■ Your objective: Filter the entries, keeping every line with the string "purposes".

Saved entries
------------------------------------

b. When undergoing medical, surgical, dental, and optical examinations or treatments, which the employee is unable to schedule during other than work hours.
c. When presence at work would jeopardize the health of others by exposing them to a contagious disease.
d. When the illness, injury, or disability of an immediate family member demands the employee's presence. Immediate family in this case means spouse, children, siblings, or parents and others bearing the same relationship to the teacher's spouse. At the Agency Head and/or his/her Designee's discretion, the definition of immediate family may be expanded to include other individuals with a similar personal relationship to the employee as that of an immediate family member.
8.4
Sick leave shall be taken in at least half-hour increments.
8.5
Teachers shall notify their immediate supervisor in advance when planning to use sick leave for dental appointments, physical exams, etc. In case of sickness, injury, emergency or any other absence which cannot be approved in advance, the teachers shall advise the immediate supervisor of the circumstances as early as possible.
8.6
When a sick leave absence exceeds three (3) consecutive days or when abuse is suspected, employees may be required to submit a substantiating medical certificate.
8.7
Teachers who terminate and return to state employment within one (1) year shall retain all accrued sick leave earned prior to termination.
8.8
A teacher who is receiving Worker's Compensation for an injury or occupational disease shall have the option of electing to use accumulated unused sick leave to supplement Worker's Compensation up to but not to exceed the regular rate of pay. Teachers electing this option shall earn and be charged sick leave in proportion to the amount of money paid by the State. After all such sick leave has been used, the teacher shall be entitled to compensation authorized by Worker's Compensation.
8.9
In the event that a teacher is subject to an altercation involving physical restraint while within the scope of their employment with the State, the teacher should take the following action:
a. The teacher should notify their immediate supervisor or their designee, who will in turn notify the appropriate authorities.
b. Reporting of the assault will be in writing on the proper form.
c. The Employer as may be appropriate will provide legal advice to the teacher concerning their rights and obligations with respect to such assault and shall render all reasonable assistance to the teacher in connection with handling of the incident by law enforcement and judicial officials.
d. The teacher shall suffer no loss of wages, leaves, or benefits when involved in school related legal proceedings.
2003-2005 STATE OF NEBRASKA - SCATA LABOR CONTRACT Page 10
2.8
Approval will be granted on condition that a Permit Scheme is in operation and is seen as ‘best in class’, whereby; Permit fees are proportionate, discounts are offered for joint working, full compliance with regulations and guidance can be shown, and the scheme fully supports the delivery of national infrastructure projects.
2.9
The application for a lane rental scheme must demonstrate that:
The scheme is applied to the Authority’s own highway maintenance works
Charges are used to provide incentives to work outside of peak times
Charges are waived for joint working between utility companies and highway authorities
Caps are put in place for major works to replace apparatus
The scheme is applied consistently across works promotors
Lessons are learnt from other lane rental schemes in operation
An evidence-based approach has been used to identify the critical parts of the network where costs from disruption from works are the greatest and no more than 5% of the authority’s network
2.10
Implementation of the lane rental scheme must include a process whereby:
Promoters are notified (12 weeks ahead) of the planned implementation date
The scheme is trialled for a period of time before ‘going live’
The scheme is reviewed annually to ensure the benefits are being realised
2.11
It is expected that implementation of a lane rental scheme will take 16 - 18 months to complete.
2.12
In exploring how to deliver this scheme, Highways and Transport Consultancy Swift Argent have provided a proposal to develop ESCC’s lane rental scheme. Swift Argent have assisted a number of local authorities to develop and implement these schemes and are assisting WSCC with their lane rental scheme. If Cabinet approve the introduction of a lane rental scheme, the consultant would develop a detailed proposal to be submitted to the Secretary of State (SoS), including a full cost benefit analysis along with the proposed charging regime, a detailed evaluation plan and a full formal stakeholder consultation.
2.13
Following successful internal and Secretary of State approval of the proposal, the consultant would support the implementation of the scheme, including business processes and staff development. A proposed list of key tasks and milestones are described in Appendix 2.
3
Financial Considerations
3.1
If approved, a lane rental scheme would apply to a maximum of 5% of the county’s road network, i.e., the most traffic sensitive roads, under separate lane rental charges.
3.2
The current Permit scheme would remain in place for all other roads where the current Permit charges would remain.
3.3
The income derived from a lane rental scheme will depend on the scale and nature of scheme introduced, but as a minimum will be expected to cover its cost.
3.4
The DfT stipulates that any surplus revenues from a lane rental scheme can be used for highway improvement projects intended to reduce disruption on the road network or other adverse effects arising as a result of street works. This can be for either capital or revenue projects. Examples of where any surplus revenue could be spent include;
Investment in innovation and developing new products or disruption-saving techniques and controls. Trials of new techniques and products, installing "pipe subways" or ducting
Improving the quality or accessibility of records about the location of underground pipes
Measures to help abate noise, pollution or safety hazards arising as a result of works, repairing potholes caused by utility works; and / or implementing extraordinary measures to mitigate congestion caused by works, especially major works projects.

------------------------------------

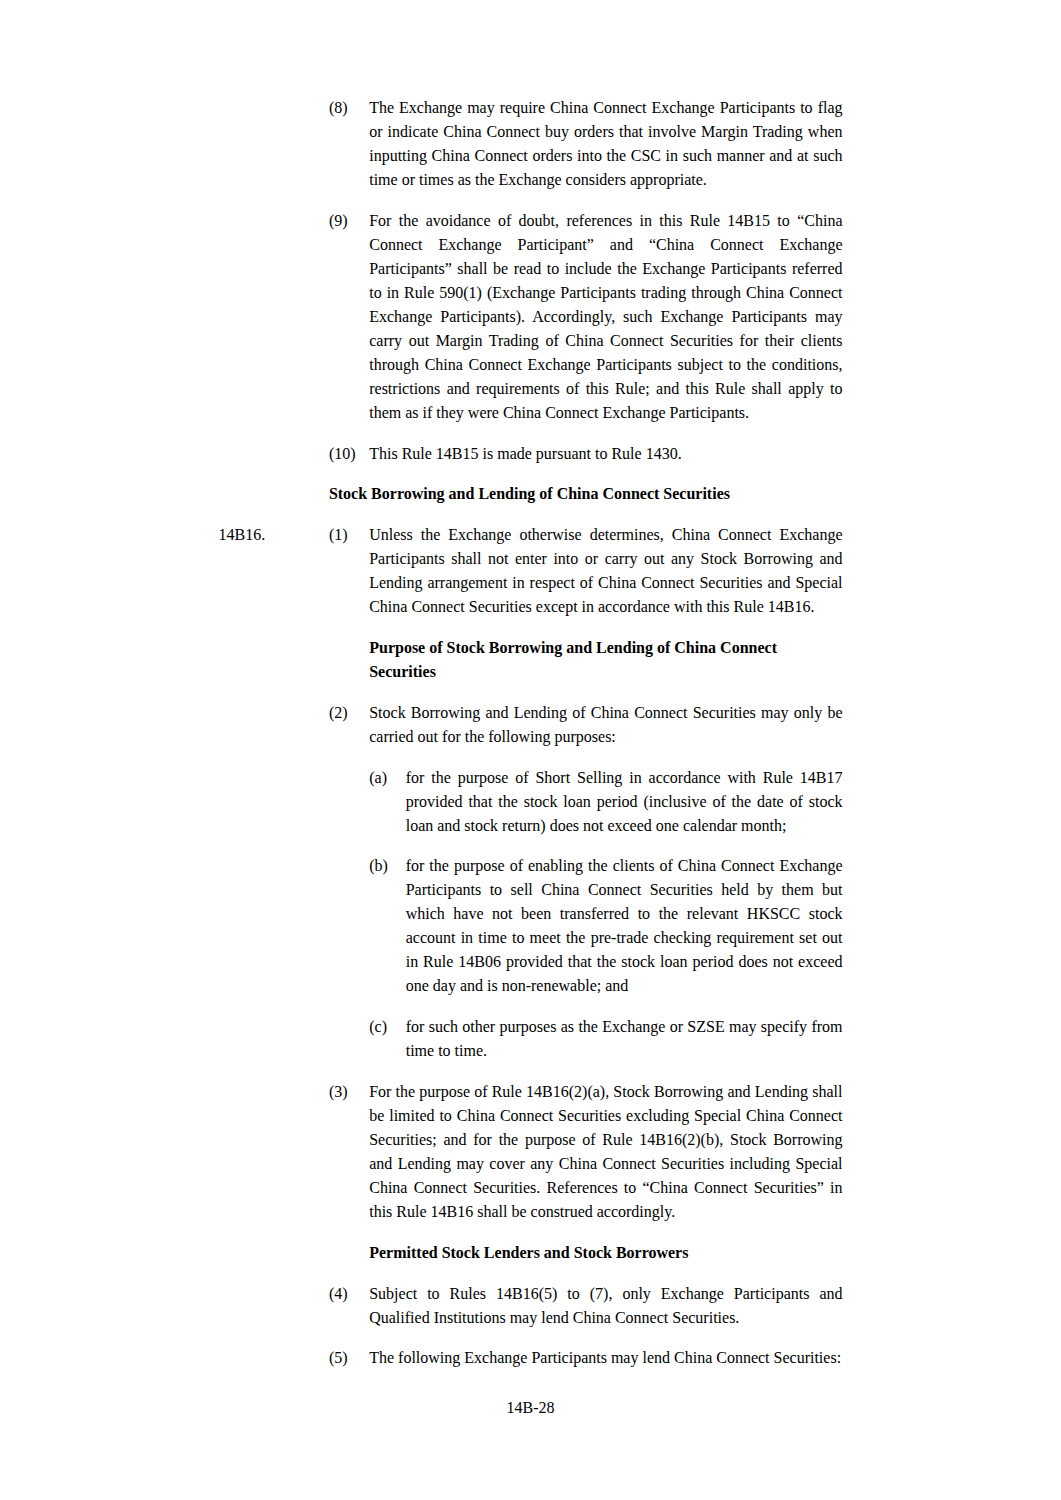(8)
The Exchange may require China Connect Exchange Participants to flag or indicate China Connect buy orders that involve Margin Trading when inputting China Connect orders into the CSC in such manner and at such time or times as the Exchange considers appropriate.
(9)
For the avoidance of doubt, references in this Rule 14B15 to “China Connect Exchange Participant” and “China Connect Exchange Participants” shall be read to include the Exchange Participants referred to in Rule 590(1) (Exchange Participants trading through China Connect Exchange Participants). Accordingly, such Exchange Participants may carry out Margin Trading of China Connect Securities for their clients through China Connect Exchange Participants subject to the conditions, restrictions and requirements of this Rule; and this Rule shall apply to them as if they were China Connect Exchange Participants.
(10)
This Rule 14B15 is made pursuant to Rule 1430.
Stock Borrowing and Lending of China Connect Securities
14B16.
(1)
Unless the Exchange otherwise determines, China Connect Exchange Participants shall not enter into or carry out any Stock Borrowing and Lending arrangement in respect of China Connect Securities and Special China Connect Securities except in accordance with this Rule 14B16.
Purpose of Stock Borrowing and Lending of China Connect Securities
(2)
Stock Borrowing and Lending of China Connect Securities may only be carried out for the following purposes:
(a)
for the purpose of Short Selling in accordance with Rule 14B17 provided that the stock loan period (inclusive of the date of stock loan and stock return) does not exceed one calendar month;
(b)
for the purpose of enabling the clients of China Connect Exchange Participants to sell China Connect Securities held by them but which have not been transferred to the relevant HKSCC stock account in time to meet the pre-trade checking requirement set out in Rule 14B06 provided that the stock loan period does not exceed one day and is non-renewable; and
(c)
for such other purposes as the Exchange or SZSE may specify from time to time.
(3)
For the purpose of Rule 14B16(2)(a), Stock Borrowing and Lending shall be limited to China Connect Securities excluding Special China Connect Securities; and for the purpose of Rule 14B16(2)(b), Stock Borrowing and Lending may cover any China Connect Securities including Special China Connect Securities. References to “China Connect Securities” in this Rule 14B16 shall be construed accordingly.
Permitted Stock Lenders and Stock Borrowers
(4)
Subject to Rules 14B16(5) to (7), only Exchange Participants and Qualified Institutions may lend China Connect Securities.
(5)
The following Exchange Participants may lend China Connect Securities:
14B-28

------------------------------------

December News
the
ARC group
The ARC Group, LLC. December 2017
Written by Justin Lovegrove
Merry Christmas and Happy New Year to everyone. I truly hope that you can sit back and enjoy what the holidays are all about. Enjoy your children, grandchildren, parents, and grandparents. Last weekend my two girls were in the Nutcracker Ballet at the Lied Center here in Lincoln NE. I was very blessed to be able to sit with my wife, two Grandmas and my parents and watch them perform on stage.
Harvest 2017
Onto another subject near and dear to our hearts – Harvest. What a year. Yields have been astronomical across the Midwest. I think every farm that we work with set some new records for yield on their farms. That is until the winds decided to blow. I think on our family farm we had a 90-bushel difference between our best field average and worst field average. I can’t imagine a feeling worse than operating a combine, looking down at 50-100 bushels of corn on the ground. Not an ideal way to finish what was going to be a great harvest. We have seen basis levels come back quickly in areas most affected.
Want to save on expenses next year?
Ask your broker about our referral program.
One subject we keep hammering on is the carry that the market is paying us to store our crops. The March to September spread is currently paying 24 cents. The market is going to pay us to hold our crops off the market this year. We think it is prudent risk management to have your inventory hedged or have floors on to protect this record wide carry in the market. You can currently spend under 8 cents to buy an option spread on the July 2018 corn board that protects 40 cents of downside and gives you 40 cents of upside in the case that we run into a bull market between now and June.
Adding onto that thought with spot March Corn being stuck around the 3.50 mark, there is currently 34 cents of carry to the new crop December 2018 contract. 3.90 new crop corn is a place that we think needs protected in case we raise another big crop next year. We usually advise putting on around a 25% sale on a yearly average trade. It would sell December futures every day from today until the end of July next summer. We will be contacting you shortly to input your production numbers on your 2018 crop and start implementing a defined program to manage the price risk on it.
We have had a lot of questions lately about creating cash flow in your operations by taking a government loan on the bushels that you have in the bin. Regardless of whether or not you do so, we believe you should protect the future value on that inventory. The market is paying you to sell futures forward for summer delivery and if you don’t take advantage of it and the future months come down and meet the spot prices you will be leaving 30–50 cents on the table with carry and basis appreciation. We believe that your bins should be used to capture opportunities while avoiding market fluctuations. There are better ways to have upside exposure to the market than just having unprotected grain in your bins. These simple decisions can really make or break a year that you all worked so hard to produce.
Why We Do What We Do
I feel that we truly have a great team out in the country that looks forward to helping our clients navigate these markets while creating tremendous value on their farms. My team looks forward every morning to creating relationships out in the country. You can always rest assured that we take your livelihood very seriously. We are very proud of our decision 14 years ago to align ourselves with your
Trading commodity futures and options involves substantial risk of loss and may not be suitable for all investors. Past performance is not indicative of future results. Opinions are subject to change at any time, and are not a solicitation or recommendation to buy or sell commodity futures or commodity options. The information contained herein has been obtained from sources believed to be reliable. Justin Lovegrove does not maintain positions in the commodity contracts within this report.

------------------------------------

■ Solution to this task:
Stock Borrowing and Lending of China Connect Securities may only be carried out for the following purposes:
for such other purposes as the Exchange or SZSE may specify from time to time.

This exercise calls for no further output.